▸ What the task asks: An exact transcript of the records is what this task asks for.

▸ Records supplied:
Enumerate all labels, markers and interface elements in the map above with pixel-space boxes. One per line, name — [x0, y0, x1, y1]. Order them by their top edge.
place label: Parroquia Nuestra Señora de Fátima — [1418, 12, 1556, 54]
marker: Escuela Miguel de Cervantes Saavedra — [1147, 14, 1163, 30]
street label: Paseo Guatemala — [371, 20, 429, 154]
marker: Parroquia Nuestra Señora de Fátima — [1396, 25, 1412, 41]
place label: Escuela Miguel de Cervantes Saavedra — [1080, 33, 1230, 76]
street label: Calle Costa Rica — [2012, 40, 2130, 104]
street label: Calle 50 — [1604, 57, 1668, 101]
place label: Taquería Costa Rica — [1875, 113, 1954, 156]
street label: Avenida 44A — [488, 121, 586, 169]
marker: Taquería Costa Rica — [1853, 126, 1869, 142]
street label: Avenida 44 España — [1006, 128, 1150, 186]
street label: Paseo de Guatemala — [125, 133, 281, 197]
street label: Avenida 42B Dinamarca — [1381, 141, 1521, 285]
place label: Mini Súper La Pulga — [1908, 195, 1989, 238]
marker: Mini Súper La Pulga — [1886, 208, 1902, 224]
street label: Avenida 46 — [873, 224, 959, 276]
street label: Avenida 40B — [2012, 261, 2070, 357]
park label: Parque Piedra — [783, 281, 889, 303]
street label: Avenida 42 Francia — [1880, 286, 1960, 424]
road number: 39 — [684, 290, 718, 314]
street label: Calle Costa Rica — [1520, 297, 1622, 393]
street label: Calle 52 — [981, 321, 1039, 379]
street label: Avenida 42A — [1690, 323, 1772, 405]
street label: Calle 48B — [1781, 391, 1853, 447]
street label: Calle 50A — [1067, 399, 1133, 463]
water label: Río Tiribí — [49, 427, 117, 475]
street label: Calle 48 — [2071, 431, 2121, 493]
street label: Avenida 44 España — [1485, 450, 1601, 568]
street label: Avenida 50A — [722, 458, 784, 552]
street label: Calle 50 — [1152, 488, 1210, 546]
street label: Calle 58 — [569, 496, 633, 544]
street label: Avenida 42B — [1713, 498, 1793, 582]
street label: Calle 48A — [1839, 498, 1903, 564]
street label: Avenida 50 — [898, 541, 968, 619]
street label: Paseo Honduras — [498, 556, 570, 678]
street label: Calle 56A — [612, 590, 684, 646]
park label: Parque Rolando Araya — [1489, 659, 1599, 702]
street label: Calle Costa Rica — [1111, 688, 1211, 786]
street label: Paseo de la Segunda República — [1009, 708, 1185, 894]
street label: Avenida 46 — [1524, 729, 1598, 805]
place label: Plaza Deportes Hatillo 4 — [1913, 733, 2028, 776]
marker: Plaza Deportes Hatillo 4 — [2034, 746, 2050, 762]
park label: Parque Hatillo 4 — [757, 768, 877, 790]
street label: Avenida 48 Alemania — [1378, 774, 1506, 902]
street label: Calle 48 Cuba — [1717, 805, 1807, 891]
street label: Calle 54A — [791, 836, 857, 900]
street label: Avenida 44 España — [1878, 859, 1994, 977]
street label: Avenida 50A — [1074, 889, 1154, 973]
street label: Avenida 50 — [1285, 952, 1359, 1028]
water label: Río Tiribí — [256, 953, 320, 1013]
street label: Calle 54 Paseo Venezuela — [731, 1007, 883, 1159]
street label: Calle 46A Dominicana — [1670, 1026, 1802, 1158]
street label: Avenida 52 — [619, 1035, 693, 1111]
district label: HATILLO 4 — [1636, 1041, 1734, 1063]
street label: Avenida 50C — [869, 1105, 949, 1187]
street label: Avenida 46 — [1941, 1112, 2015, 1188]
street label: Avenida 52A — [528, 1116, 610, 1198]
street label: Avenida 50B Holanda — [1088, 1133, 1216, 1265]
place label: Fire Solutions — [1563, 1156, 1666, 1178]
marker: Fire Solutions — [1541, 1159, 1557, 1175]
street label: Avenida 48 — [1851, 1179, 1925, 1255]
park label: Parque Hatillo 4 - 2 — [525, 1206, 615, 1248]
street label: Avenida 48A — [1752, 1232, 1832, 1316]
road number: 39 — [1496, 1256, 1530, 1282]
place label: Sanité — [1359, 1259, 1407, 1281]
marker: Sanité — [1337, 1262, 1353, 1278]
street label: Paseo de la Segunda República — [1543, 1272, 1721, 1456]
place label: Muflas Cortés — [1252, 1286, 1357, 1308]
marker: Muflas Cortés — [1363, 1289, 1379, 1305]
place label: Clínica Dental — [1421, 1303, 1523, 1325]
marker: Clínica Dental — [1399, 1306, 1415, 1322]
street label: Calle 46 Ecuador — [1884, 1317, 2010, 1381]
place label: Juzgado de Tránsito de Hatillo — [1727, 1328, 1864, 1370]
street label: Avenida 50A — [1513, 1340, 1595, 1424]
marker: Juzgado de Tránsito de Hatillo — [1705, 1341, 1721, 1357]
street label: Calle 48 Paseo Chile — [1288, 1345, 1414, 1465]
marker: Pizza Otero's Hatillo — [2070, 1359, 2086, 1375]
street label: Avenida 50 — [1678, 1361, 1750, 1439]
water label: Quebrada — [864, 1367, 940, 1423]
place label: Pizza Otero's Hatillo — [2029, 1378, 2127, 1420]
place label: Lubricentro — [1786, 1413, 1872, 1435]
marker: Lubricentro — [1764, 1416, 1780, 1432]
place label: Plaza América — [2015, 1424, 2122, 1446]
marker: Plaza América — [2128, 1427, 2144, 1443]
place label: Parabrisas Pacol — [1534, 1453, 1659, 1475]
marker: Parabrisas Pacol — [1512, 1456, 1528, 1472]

▸ Response to this task:
Enumerate all labels, markers and interface elements in the map above with pixel-space boxes. One per line, name — [x0, y0, x1, y1]. Order them by their top edge.
place label: Parroquia Nuestra Señora de Fátima — [1418, 12, 1556, 54]
marker: Escuela Miguel de Cervantes Saavedra — [1147, 14, 1163, 30]
street label: Paseo Guatemala — [371, 20, 429, 154]
marker: Parroquia Nuestra Señora de Fátima — [1396, 25, 1412, 41]
place label: Escuela Miguel de Cervantes Saavedra — [1080, 33, 1230, 76]
street label: Calle Costa Rica — [2012, 40, 2130, 104]
street label: Calle 50 — [1604, 57, 1668, 101]
place label: Taquería Costa Rica — [1875, 113, 1954, 156]
street label: Avenida 44A — [488, 121, 586, 169]
marker: Taquería Costa Rica — [1853, 126, 1869, 142]
street label: Avenida 44 España — [1006, 128, 1150, 186]
street label: Paseo de Guatemala — [125, 133, 281, 197]
street label: Avenida 42B Dinamarca — [1381, 141, 1521, 285]
place label: Mini Súper La Pulga — [1908, 195, 1989, 238]
marker: Mini Súper La Pulga — [1886, 208, 1902, 224]
street label: Avenida 46 — [873, 224, 959, 276]
street label: Avenida 40B — [2012, 261, 2070, 357]
park label: Parque Piedra — [783, 281, 889, 303]
street label: Avenida 42 Francia — [1880, 286, 1960, 424]
road number: 39 — [684, 290, 718, 314]
street label: Calle Costa Rica — [1520, 297, 1622, 393]
street label: Calle 52 — [981, 321, 1039, 379]
street label: Avenida 42A — [1690, 323, 1772, 405]
street label: Calle 48B — [1781, 391, 1853, 447]
street label: Calle 50A — [1067, 399, 1133, 463]
water label: Río Tiribí — [49, 427, 117, 475]
street label: Calle 48 — [2071, 431, 2121, 493]
street label: Avenida 44 España — [1485, 450, 1601, 568]
street label: Avenida 50A — [722, 458, 784, 552]
street label: Calle 50 — [1152, 488, 1210, 546]
street label: Calle 58 — [569, 496, 633, 544]
street label: Avenida 42B — [1713, 498, 1793, 582]
street label: Calle 48A — [1839, 498, 1903, 564]
street label: Avenida 50 — [898, 541, 968, 619]
street label: Paseo Honduras — [498, 556, 570, 678]
street label: Calle 56A — [612, 590, 684, 646]
park label: Parque Rolando Araya — [1489, 659, 1599, 702]
street label: Calle Costa Rica — [1111, 688, 1211, 786]
street label: Paseo de la Segunda República — [1009, 708, 1185, 894]
street label: Avenida 46 — [1524, 729, 1598, 805]
place label: Plaza Deportes Hatillo 4 — [1913, 733, 2028, 776]
marker: Plaza Deportes Hatillo 4 — [2034, 746, 2050, 762]
park label: Parque Hatillo 4 — [757, 768, 877, 790]
street label: Avenida 48 Alemania — [1378, 774, 1506, 902]
street label: Calle 48 Cuba — [1717, 805, 1807, 891]
street label: Calle 54A — [791, 836, 857, 900]
street label: Avenida 44 España — [1878, 859, 1994, 977]
street label: Avenida 50A — [1074, 889, 1154, 973]
street label: Avenida 50 — [1285, 952, 1359, 1028]
water label: Río Tiribí — [256, 953, 320, 1013]
street label: Calle 54 Paseo Venezuela — [731, 1007, 883, 1159]
street label: Calle 46A Dominicana — [1670, 1026, 1802, 1158]
street label: Avenida 52 — [619, 1035, 693, 1111]
district label: HATILLO 4 — [1636, 1041, 1734, 1063]
street label: Avenida 50C — [869, 1105, 949, 1187]
street label: Avenida 46 — [1941, 1112, 2015, 1188]
street label: Avenida 52A — [528, 1116, 610, 1198]
street label: Avenida 50B Holanda — [1088, 1133, 1216, 1265]
place label: Fire Solutions — [1563, 1156, 1666, 1178]
marker: Fire Solutions — [1541, 1159, 1557, 1175]
street label: Avenida 48 — [1851, 1179, 1925, 1255]
park label: Parque Hatillo 4 - 2 — [525, 1206, 615, 1248]
street label: Avenida 48A — [1752, 1232, 1832, 1316]
road number: 39 — [1496, 1256, 1530, 1282]
place label: Sanité — [1359, 1259, 1407, 1281]
marker: Sanité — [1337, 1262, 1353, 1278]
street label: Paseo de la Segunda República — [1543, 1272, 1721, 1456]
place label: Muflas Cortés — [1252, 1286, 1357, 1308]
marker: Muflas Cortés — [1363, 1289, 1379, 1305]
place label: Clínica Dental — [1421, 1303, 1523, 1325]
marker: Clínica Dental — [1399, 1306, 1415, 1322]
street label: Calle 46 Ecuador — [1884, 1317, 2010, 1381]
place label: Juzgado de Tránsito de Hatillo — [1727, 1328, 1864, 1370]
street label: Avenida 50A — [1513, 1340, 1595, 1424]
marker: Juzgado de Tránsito de Hatillo — [1705, 1341, 1721, 1357]
street label: Calle 48 Paseo Chile — [1288, 1345, 1414, 1465]
marker: Pizza Otero's Hatillo — [2070, 1359, 2086, 1375]
street label: Avenida 50 — [1678, 1361, 1750, 1439]
water label: Quebrada — [864, 1367, 940, 1423]
place label: Pizza Otero's Hatillo — [2029, 1378, 2127, 1420]
place label: Lubricentro — [1786, 1413, 1872, 1435]
marker: Lubricentro — [1764, 1416, 1780, 1432]
place label: Plaza América — [2015, 1424, 2122, 1446]
marker: Plaza América — [2128, 1427, 2144, 1443]
place label: Parabrisas Pacol — [1534, 1453, 1659, 1475]
marker: Parabrisas Pacol — [1512, 1456, 1528, 1472]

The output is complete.